- **WORK TO COMPLETE**: Below is a block of entries; repeat exactly the lines starting at the line that contains "middle dip: (96, 145)" and ending at the line that contains "pinky tip: (94, 137)", both included.

Human pose keypoint data
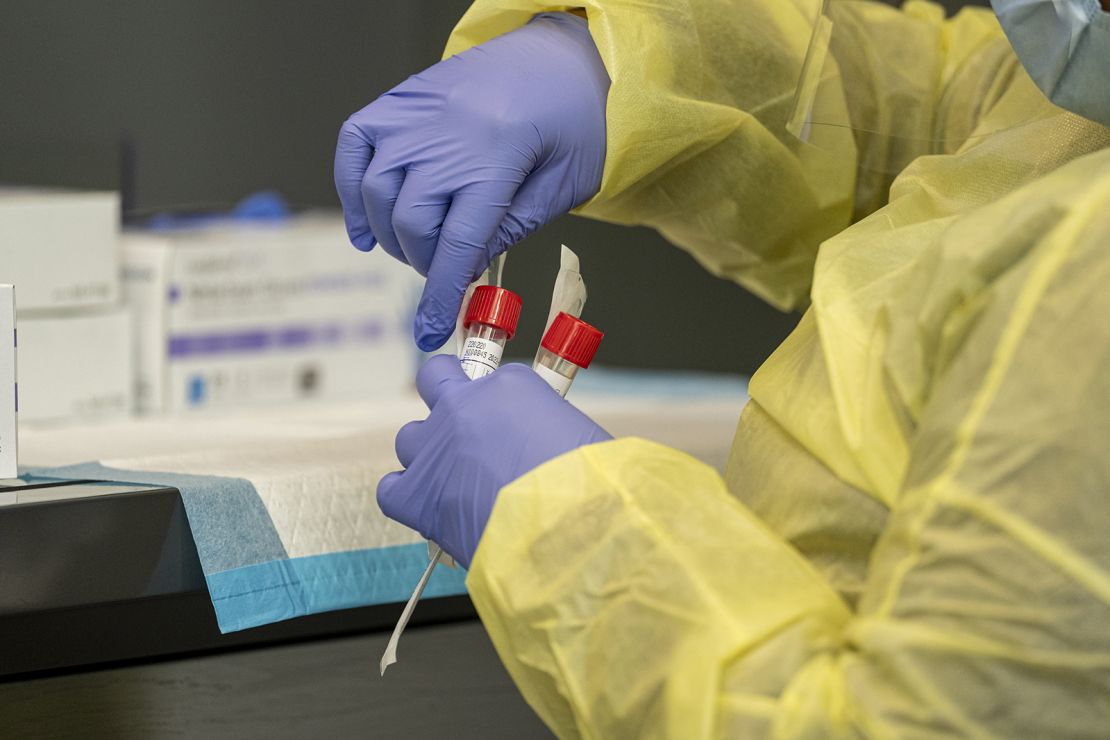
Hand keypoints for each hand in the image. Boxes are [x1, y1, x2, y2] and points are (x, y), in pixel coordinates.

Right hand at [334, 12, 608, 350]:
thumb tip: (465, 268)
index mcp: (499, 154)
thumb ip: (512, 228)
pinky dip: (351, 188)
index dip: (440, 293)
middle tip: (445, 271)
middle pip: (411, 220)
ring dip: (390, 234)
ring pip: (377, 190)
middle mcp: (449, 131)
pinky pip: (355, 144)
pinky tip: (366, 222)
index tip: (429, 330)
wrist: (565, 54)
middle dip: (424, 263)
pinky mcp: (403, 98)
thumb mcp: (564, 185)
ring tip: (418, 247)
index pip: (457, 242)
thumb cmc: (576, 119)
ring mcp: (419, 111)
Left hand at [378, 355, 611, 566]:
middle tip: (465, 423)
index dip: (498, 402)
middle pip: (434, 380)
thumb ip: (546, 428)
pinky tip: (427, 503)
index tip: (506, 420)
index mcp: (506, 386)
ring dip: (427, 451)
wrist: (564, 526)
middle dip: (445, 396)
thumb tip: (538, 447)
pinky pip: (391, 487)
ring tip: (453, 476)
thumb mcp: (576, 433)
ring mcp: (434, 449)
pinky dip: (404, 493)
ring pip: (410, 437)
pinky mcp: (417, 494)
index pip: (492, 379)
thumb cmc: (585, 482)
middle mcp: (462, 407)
==
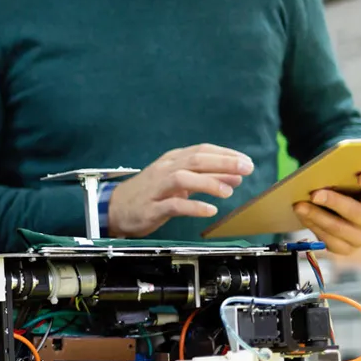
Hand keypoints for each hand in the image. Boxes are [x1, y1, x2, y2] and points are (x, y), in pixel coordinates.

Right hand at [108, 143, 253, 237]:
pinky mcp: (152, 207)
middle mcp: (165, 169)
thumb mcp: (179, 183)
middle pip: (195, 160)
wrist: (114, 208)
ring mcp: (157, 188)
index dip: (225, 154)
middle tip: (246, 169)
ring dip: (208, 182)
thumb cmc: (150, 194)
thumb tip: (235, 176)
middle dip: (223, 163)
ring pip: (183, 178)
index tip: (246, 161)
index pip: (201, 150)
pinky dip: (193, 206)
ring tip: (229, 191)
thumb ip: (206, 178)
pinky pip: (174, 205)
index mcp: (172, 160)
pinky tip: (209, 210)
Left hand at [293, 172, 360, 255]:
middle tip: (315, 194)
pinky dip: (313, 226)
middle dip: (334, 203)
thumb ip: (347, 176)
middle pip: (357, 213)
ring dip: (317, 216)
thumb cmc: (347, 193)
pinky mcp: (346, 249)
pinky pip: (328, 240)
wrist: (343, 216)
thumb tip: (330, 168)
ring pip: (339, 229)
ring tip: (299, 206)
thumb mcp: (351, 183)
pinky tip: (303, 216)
* * *
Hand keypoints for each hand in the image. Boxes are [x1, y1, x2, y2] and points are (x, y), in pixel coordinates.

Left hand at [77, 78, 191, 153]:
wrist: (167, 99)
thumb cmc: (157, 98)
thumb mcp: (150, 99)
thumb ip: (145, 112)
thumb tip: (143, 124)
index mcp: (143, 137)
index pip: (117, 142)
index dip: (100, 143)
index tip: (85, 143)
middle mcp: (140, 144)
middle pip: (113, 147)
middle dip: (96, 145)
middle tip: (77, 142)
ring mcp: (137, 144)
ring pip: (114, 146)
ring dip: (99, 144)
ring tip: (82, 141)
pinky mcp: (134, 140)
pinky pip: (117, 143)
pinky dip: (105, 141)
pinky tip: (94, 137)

- **ANSWER FOR THIS EXERCISE**:
middle dip: (96, 145)
middle tip: (77, 142)
ring mcp: (137, 144)
ring pip: (114, 146)
ring dip: (99, 144)
ring tip: (82, 141)
pinky mcp: (134, 140)
pinky pip: (117, 143)
pinky dip: (105, 141)
pinky tip: (94, 137)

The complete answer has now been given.